En çok Haydarpaşa Garı için yapılan eylemlerde elinde fotoğraf makinesiyle gördüğümüz gazeteci Haluk Candan 56 yaşında yaşamını yitirdi.
Tugay KARTAL
Ege Linyitleri İşletmesi Muhasebe servisinde veznedar olarak çalışan Madenci Mustafa’nın çocuğu olarak 3 Haziran 1957’de Soma’da hayata gözlerini açtı Haluk Candan.
Madencilik Soma’da yaşayanların ekmek kapısı ve tek seçeneği idi. Haluk Candan da asker dönüşü (Ege Linyitleri İşletmesi) Etüt servisinde işe başladı. Refahyol Hükümetinde yapılan düzenleme sonucu 1997 yılında emekliye ayrıldı.
Vacide teyzenin tek oğlu Haluk Candan iki evlilik yapmıştı ve ilk evliliğinden 1980 doğumlu Onur isimli bir oğlu vardı.
Çok kafası çalışan, üstelik titiz, düzenli ve çok zeki olan Haluk Candan, 1999 yılında ilk eşinden boşanınca Soma’dan ayrılıp İstanbul’a yerleşti.
Evrensel gazetesinin bulmaca köşesini hazırlamaya başladı, foto muhabirliği yaptı. Emek demokrasi özgürlük adına düzenlenen her eyleme, direnişe sanatsal etkinliğe katıldı, yaşamı boyunca emperyalizme karşı mücadele etti.
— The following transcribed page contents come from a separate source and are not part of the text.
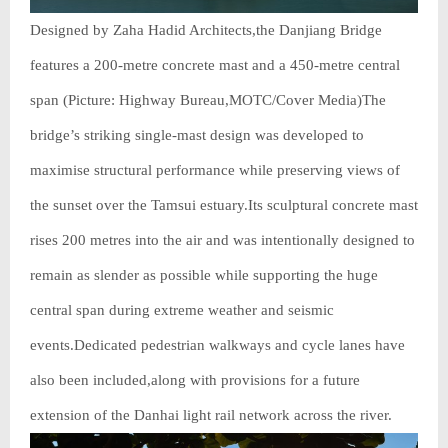
Designed by Zaha Hadid Architects,the Danjiang Bridge
features a 200-metre concrete mast and a 450-metre central
span (Picture: Highway Bureau,MOTC/Cover Media)The
bridge’s striking single-mast design was developed to
maximise structural performance while preserving views of
the sunset over the Tamsui estuary.Its sculptural concrete mast
rises 200 metres into the air and was intentionally designed to
remain as slender as possible while supporting the huge
central span during extreme weather and seismic
events.Dedicated pedestrian walkways and cycle lanes have
also been included,along with provisions for a future
extension of the Danhai light rail network across the river.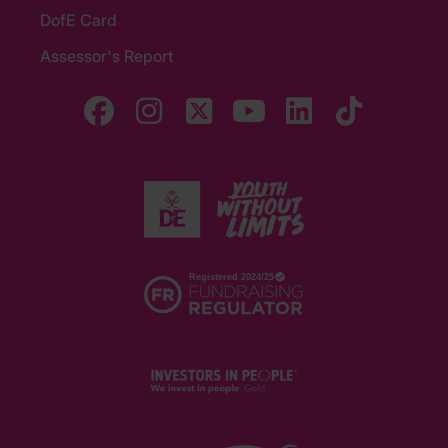
DofE Card
Assessor's Report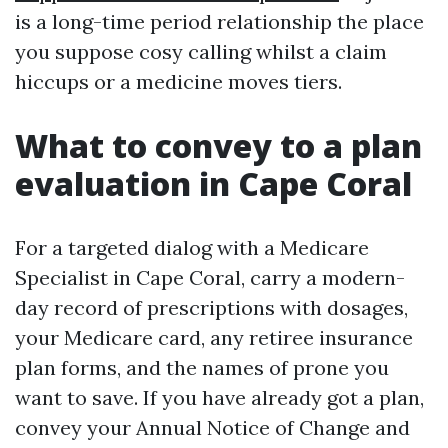
is a long-time period relationship the place
you suppose cosy calling whilst a claim
hiccups or a medicine moves tiers.
What to convey to a plan
evaluation in Cape Coral
For a targeted dialog with a Medicare
Specialist in Cape Coral, carry a modern-
day record of prescriptions with dosages,
your Medicare card, any retiree insurance
plan forms, and the names of prone you
want to save. If you have already got a plan,
convey your Annual Notice of Change and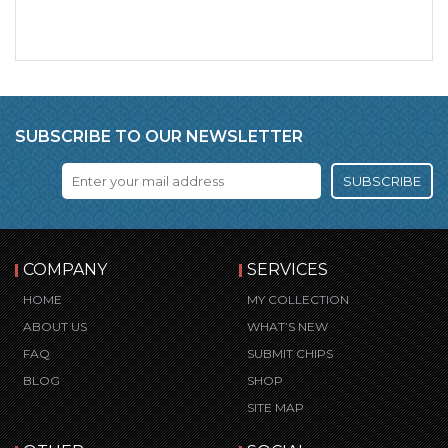
SUBSCRIBE TO OUR NEWSLETTER
SUBSCRIBE
COMPANY
SERVICES
HOME
MY COLLECTION
ABOUT US
WHAT’S NEW
FAQ
SUBMIT CHIPS
BLOG
SHOP
SITE MAP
GEZİ DİRENİŞİ SIRASINDA HASTALANDI
Haluk Candan Taksim Gezi direnişinin ilk günlerinde hastalandı, pankreas kanseri teşhisi konuldu. Haydarpaşa Numune Hastanesi’nde başlanılan tedavisine ailesinin gözetiminde devam edilmesi yönünde ailesinin ve Haydarpaşa Dayanışması’nın karar alması üzerine 22 Ağustos 2013 tarihinde Soma’ya götürüldü.
Soma’da 104 gün devam eden yaşam mücadelesi süresinde Haydarpaşa Dayanışması Haluk Candan’ı ve ailesini yalnız bırakmadı.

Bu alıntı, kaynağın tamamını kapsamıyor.